[Paired box coordinates]
------------

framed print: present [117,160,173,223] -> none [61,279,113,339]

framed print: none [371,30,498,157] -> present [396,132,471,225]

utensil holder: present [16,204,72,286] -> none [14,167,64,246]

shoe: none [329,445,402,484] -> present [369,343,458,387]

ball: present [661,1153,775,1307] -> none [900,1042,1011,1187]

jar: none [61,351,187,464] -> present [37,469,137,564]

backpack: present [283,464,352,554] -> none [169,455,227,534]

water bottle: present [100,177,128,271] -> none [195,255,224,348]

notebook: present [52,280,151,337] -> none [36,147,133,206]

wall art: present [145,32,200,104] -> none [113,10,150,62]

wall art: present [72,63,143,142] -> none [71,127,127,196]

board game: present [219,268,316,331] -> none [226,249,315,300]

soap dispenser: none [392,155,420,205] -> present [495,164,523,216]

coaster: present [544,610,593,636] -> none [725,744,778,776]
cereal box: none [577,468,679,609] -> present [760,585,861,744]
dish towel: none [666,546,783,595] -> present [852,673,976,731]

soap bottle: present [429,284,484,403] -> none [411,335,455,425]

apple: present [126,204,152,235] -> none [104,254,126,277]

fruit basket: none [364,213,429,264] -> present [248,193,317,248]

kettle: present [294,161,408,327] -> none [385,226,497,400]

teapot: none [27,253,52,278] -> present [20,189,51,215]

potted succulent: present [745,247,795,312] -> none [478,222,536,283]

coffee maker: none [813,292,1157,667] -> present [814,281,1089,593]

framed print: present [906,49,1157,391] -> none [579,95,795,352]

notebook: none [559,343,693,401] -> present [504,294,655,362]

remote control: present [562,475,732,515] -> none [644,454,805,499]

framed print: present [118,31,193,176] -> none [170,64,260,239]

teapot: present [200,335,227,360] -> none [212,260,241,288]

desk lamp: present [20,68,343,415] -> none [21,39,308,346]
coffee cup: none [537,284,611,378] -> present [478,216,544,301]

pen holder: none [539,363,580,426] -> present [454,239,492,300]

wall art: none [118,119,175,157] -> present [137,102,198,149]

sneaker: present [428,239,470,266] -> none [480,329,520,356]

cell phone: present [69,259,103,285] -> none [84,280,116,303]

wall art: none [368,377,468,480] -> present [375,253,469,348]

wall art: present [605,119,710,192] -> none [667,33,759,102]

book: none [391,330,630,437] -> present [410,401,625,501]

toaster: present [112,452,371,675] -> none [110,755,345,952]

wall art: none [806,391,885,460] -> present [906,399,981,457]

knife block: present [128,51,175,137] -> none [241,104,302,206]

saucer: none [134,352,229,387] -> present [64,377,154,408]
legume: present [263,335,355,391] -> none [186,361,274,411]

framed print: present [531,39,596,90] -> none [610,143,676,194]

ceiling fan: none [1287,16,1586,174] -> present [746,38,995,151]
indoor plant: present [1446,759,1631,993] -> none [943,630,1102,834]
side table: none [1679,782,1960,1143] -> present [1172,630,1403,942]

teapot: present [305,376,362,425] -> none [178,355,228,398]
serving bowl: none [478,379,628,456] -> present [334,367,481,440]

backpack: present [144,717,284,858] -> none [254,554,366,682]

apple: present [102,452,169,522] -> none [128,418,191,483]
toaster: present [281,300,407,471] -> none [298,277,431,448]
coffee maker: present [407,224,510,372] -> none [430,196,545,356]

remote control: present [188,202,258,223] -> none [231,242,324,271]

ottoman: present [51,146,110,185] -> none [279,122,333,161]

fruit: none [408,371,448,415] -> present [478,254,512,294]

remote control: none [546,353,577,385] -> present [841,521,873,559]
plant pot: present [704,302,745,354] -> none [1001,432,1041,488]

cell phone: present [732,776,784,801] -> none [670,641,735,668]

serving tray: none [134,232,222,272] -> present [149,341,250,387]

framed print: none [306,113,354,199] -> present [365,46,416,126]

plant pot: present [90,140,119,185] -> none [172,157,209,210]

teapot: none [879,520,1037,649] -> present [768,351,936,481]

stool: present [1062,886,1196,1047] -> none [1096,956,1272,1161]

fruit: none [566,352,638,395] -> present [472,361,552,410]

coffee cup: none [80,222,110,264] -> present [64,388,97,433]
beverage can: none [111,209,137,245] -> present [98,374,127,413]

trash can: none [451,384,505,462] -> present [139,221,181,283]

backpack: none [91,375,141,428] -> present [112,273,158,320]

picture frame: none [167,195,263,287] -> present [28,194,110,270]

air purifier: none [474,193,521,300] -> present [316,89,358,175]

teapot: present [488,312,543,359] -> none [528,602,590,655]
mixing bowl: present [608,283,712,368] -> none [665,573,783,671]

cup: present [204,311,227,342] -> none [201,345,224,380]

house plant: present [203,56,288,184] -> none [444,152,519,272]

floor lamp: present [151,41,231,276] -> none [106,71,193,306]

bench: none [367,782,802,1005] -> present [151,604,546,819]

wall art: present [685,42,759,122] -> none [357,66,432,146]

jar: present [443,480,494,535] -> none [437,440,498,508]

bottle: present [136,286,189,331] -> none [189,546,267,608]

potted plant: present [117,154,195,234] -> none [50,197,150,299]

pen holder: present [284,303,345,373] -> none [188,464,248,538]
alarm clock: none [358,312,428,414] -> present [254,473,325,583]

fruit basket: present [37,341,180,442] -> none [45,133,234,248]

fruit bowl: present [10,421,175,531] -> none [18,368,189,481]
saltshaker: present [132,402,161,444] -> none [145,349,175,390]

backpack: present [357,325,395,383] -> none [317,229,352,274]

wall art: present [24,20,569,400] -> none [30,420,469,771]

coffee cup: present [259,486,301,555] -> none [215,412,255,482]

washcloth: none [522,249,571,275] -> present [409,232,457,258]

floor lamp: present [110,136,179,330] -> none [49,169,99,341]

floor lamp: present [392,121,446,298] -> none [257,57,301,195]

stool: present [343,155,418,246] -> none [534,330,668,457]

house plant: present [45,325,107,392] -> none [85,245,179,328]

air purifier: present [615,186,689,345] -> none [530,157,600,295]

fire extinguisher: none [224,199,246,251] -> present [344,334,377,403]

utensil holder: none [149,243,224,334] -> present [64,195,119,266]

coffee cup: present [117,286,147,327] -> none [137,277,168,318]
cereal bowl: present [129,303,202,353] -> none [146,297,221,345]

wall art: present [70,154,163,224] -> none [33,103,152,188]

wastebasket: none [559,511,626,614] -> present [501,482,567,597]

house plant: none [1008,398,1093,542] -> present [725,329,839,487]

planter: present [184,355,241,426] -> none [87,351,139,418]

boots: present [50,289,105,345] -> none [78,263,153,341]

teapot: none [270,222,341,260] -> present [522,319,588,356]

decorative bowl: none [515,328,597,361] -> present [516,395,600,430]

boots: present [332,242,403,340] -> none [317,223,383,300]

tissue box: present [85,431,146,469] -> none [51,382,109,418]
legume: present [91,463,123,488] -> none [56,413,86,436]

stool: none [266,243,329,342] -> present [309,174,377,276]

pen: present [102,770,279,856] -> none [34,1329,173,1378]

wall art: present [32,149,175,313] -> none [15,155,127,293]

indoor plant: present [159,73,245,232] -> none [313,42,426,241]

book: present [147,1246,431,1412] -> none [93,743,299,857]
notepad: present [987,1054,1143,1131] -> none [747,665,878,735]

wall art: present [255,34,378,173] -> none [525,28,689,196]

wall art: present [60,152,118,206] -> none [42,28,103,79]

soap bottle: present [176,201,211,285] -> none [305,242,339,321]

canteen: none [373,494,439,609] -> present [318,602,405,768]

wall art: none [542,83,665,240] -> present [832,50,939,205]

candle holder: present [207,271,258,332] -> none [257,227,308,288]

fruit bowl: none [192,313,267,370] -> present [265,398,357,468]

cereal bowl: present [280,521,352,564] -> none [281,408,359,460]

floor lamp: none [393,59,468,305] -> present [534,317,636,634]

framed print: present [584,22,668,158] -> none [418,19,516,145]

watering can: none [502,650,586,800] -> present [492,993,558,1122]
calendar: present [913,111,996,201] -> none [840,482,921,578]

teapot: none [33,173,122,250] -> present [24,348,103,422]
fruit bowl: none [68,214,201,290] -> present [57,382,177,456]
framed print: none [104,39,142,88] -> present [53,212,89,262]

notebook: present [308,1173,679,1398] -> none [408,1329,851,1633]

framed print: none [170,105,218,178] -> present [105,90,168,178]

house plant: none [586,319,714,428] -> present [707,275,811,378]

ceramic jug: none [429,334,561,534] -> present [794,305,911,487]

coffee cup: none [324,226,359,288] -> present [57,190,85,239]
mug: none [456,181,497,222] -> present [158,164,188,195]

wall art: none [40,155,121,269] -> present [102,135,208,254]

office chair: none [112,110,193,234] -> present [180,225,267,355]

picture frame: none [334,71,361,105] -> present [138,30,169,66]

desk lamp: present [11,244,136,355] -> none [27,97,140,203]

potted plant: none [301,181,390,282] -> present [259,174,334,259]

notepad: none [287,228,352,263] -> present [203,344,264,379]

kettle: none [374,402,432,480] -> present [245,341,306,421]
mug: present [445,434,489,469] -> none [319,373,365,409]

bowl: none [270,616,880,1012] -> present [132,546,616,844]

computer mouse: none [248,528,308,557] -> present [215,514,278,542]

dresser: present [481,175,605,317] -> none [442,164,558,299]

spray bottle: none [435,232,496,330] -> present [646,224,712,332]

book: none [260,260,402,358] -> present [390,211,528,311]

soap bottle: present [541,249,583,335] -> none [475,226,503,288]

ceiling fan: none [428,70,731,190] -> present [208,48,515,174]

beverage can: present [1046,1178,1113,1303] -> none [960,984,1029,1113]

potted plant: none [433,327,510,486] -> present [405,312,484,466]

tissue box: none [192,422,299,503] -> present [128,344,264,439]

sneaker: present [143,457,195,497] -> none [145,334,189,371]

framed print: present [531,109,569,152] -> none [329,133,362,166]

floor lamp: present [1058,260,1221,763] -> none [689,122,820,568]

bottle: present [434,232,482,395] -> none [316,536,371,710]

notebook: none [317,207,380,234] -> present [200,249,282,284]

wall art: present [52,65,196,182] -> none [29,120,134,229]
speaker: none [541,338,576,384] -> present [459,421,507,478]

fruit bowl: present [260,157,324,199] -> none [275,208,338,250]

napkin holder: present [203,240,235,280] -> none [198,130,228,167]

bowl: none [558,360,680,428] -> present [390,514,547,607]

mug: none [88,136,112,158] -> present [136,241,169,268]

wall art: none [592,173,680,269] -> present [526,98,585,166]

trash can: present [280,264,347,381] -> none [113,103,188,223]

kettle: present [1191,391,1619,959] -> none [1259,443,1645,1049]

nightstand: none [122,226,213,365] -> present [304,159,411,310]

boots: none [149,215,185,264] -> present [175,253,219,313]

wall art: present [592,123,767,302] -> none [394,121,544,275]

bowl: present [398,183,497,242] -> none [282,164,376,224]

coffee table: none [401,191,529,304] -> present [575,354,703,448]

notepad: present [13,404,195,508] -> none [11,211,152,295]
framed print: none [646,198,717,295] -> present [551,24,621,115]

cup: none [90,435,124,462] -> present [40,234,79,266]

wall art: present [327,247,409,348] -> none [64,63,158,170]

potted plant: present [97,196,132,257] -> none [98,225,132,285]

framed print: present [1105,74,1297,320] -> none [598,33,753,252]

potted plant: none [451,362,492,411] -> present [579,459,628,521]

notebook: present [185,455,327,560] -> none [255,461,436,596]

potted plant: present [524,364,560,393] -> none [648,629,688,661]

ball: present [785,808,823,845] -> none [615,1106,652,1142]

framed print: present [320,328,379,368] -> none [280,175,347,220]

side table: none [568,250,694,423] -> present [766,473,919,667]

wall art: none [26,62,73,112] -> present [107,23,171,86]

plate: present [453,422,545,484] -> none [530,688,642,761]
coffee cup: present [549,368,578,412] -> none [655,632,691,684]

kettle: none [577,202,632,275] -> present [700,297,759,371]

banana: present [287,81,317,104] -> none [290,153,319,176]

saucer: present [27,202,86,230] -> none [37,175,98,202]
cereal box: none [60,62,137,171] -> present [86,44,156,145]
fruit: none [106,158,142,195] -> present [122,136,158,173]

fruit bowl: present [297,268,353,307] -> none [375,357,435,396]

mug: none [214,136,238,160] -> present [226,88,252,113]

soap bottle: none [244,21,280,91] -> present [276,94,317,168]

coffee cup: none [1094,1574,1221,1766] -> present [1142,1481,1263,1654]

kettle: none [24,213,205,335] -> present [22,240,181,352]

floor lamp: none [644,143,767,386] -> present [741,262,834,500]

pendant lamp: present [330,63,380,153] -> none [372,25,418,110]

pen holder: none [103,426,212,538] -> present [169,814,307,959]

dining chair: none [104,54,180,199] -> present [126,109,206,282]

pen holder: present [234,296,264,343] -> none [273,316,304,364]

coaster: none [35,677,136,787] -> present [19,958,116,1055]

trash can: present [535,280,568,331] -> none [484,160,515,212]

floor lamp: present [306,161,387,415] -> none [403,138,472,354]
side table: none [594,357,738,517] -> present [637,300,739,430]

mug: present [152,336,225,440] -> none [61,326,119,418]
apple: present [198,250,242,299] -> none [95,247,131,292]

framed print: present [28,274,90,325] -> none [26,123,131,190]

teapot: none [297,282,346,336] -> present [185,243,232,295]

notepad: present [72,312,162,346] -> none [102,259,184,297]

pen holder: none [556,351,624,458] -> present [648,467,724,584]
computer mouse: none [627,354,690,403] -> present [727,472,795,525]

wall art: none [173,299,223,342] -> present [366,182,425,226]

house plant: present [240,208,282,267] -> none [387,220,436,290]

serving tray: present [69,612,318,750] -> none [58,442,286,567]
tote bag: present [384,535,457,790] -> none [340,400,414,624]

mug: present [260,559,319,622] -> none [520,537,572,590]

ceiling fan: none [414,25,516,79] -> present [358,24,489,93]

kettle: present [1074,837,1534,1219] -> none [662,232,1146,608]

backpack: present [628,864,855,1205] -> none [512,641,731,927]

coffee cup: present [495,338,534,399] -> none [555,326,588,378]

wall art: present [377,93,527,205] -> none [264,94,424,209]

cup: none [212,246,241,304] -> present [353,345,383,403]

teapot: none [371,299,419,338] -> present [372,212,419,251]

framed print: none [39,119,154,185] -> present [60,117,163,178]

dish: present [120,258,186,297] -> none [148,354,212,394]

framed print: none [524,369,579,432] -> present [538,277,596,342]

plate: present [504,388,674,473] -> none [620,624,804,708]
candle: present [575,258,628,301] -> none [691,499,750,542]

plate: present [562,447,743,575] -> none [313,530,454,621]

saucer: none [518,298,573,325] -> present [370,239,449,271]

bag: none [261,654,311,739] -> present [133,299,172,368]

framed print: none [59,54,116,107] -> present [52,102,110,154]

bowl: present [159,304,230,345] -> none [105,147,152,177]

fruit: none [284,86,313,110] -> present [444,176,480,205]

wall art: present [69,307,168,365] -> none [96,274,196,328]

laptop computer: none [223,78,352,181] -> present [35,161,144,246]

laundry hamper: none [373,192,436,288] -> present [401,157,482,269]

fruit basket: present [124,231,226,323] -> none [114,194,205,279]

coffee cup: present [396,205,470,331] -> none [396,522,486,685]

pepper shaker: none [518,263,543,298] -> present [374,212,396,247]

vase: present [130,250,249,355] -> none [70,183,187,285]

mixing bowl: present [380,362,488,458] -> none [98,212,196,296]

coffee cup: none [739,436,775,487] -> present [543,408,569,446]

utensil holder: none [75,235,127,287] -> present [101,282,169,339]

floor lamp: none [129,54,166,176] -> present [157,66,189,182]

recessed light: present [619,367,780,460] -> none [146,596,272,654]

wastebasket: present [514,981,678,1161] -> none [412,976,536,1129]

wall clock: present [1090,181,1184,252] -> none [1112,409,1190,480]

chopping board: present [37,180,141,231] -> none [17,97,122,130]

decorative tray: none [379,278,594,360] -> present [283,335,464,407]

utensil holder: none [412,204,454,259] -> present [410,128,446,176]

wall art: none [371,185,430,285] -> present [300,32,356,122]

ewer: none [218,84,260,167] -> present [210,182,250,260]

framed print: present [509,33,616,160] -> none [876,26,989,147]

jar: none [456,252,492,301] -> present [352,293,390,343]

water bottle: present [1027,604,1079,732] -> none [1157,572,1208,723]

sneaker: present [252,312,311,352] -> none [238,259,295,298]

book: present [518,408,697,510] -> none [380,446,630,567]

------------

**PROBLEM STATEMENT**
Quote the data above from the line containing "indoor plant: present [159,73,245,232]" to the line containing "wall art: none [40,155,121,269]", inclusive, and stop.

**RESULT OF THE TASK**
indoor plant: present [159,73,245,232] -> none [313,42,426,241]

book: present [147,1246,431,1412] -> none [93,743,299,857]
notepad: present [987,1054,1143,1131] -> none [747,665,878,735]

wall art: present [255,34,378,173] -> none [525,28,689,196]

wall art: present [60,152,118,206] -> none [42,28,103,79]

soap bottle: present [176,201,211,285] -> none [305,242,339,321]

canteen: none [373,494,439,609] -> present [318,602,405,768]

wall art: none [542,83,665,240] -> present [832,50,939,205]

candle holder: present [207,271,258,332] -> none [257,227,308,288]

fruit bowl: none [192,313,267,370] -> present [265,398,357,468]

cereal bowl: present [280,521,352,564] -> none [281,408,359,460]

floor lamp: none [393,59,468,305] -> present [534,317,636,634]

framed print: present [584,22,668,158] -> none [418,19,516,145]

watering can: none [502,650,586,800] -> present [492,993,558,1122]
calendar: present [913,111,996,201] -> none [840,482,921,578]

teapot: none [33,173,122,250] -> present [24,348,103,422]
fruit bowl: none [68,214,201,290] -> present [57,382,177,456]
framed print: none [104,39,142,88] -> present [53,212,89,262]

notebook: present [308,1173,679,1398] -> none [408,1329,851,1633]

framed print: none [170,105,218,178] -> present [105,90,168,178]

house plant: none [586,319,714,428] -> present [707,275,811,378]

ceramic jug: none [429,334,561,534] -> present [794,305,911,487]

coffee cup: none [324,226,359,288] -> present [57,190,85,239]
mug: none [456,181,497,222] -> present [158,164,188,195]

wall art: none [40,155,121,269] -> present [102,135,208,254]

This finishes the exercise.